-- Records supplied follows --

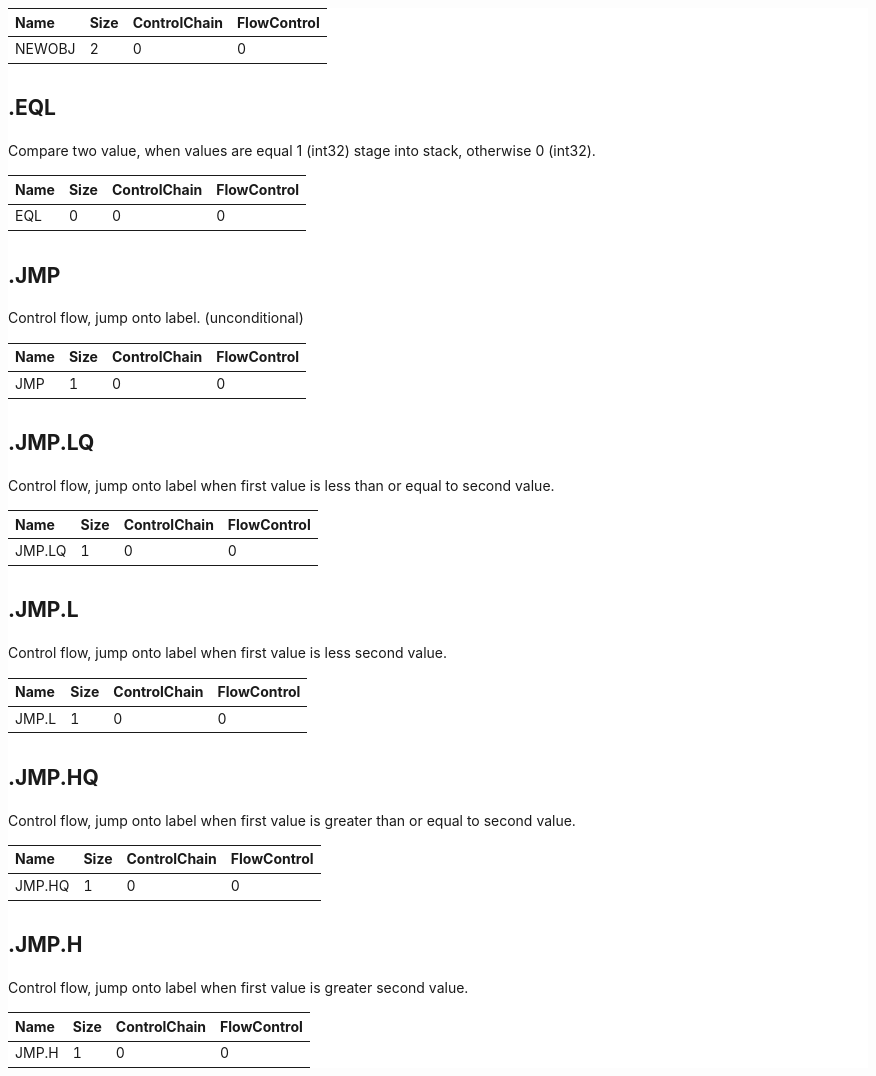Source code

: | Name | Size | ControlChain | FlowControl |
| :--- | :--- | :--- | :--- |
| NEWOBJ | 2 | 0 | 0 |

## .EQL

Compare two value, when values are equal 1 (int32) stage into stack, otherwise 0 (int32).

| Name | Size | ControlChain | FlowControl |
| :--- | :--- | :--- | :--- |
| EQL | 0 | 0 | 0 |

## .JMP

Control flow, jump onto label. (unconditional)

| Name | Size | ControlChain | FlowControl |
| :--- | :--- | :--- | :--- |
| JMP | 1 | 0 | 0 |

## .JMP.LQ

Control flow, jump onto label when first value is less than or equal to second value.

| Name | Size | ControlChain | FlowControl |
| :--- | :--- | :--- | :--- |
| JMP.LQ | 1 | 0 | 0 |

## .JMP.L

Control flow, jump onto label when first value is less second value.

| Name | Size | ControlChain | FlowControl |
| :--- | :--- | :--- | :--- |
| JMP.L | 1 | 0 | 0 |

## .JMP.HQ

Control flow, jump onto label when first value is greater than or equal to second value.

| Name | Size | ControlChain | FlowControl |
| :--- | :--- | :--- | :--- |
| JMP.HQ | 1 | 0 | 0 |

## .JMP.H

Control flow, jump onto label when first value is greater second value.

| Name | Size | ControlChain | FlowControl |
| :--- | :--- | :--- | :--- |
| JMP.H | 1 | 0 | 0 |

-- Records supplied concluded --

Work task
Give back the data exactly, with no images.

Solution to this task
Source code

: | Name | Size | ControlChain | FlowControl |
| :--- | :--- | :--- | :--- |
| NEWOBJ | 2 | 0 | 0 |

## .EQL

Compare two value, when values are equal 1 (int32) stage into stack, otherwise 0 (int32).

| Name | Size | ControlChain | FlowControl |
| :--- | :--- | :--- | :--- |
| EQL | 0 | 0 | 0 |

## .JMP

Control flow, jump onto label. (unconditional)

| Name | Size | ControlChain | FlowControl |
| :--- | :--- | :--- | :--- |
| JMP | 1 | 0 | 0 |

## .JMP.LQ

Control flow, jump onto label when first value is less than or equal to second value.

| Name | Size | ControlChain | FlowControl |
| :--- | :--- | :--- | :--- |
| JMP.LQ | 1 | 0 | 0 |

## .JMP.L

Control flow, jump onto label when first value is less second value.

| Name | Size | ControlChain | FlowControl |
| :--- | :--- | :--- | :--- |
| JMP.L | 1 | 0 | 0 |

## .JMP.HQ

Control flow, jump onto label when first value is greater than or equal to second value.

| Name | Size | ControlChain | FlowControl |
| :--- | :--- | :--- | :--- |
| JMP.HQ | 1 | 0 | 0 |

## .JMP.H

Control flow, jump onto label when first value is greater second value.

| Name | Size | ControlChain | FlowControl |
| :--- | :--- | :--- | :--- |
| JMP.H | 1 | 0 | 0 |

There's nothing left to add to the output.